Ahora bien, tampoco podemos desconocer que respiramos el aire de una cultura que idolatra el propio sentimiento como el último criterio de decisión. Todo parece depender de lo que me gusta o no me gusta, si me siento bien o si no me siento bien; si siento que tengo que hacer algo o no lo tengo que hacer.  Es como si no existieran valores que honrar ni razones que puedan informar nuestros procederes y decisiones. Pareciera que los otros pierden entidad o dignidad ante los ojos de nuestra cultura. Sin darnos cuenta, los otros dejan de ser otros para convertirse en meros objetos de consumo, en cosas que ofrecen placer o satisfacción a mis necesidades y a mi vanidad. La Cruz de los Milagros debería recordarnos a todos que el amor bien entendido respeta a los otros como otros y busca la comunión. Como dice el himno de San Pablo: el amor no busca el propio interés, no se irrita ni se alegra con la injusticia.

En tercer lugar y como habíamos anunciado, hemos de destacar que en la cruz podemos descubrir el Amor que genera vida y vida en abundancia. El amor no es masoquista, ni se alegra con el sufrimiento, pero es entrega sufrida por el bien de los demás y es el dinamismo más poderoso que existe para luchar por la vida. El amor vigoroso y decidido disuelve la desesperanza y el miedo a la muerte. Como dice San Pablo en la misma carta a los Corintios: “El último enemigo que será vencido es la muerte.” (1Cor. 15,26). Cristo vence a la muerte por la fuerza del amor. Donde llega el amor como entrega y como comunión llega la vida; sin amor no existe algo que pueda llamarse verdaderamente humano. Por eso es que la vitalidad del amor no tiene en cuenta el mal recibido y es capaz de disculparlo todo como dice San Pablo. El amor que llega hasta la muerte, lo espera todo y lo soporta todo. El amor respeta, cuida y lucha por la vida siempre y en todas las circunstancias. Nunca negocia con la muerte: la vence.

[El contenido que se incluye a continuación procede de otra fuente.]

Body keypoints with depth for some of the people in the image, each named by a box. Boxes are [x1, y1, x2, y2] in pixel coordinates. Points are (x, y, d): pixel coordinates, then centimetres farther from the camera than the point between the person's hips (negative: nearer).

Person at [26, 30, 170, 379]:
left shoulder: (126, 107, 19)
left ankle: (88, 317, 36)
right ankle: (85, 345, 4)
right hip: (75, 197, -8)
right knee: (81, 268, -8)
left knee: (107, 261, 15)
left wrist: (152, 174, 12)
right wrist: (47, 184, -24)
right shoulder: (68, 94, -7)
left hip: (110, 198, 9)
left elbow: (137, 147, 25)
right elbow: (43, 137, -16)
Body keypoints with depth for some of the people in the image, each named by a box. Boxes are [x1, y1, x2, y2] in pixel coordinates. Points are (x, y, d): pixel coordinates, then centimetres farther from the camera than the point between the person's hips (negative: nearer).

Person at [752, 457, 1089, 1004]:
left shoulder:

En la fiesta de la Cruz de los Milagros debemos elevar nuestra mirada al madero para aprender a amar y preguntarnos con toda honestidad cómo estamos viviendo el amor en nuestras familias. ¿Qué estamos comunicando a nuestros niños y qué aire se respira en nuestros hogares?

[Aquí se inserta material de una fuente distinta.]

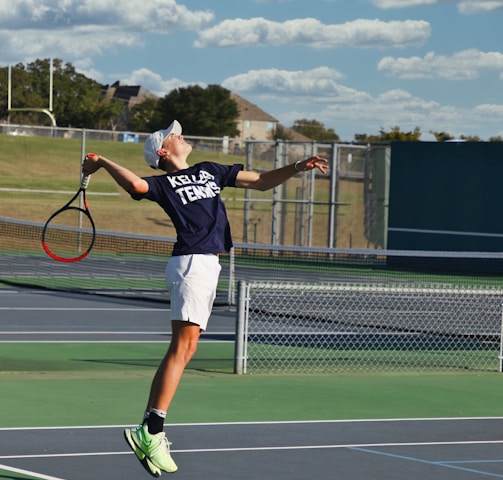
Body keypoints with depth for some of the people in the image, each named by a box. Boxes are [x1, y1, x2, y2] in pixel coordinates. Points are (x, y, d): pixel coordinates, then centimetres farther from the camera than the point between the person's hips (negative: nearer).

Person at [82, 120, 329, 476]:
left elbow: (261, 181, 27)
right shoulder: (162, 183, 2)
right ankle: (151, 433, -21)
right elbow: (135, 183, -21)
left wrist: (297, 168, 15)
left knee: (184, 351, 5)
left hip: (209, 266, 8)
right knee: (182, 347, -17)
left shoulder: (208, 171, 25)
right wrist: (101, 162, -10)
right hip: (190, 263, -8)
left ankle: (147, 430, 5)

Como Cristo venció a la muerte con su propia muerte, sabemos que el amor no pasará jamás, que la alegría del amor llega y que constituye el mayor estímulo para luchar con decisión y esperanza por una vida en dónde reine el amor para todos. En efecto, sabemos que ninguna muerte podrá apagar el fuego que el Amor de Dios ha encendido en nuestros corazones. ¡Que ese amor sea el aire que se respire en nuestras familias! , y ¡que ese amor nos brinde la energía para construir una sociedad más fraterna y más justa! ¡Pidamos a Nuestra Señora de Itatí, la tiernísima madre de Dios y de los hombres, que nos enseñe a estar al pie de la Cruz para para que aprendamos a amar como Cristo nos amó! ¡Que así sea!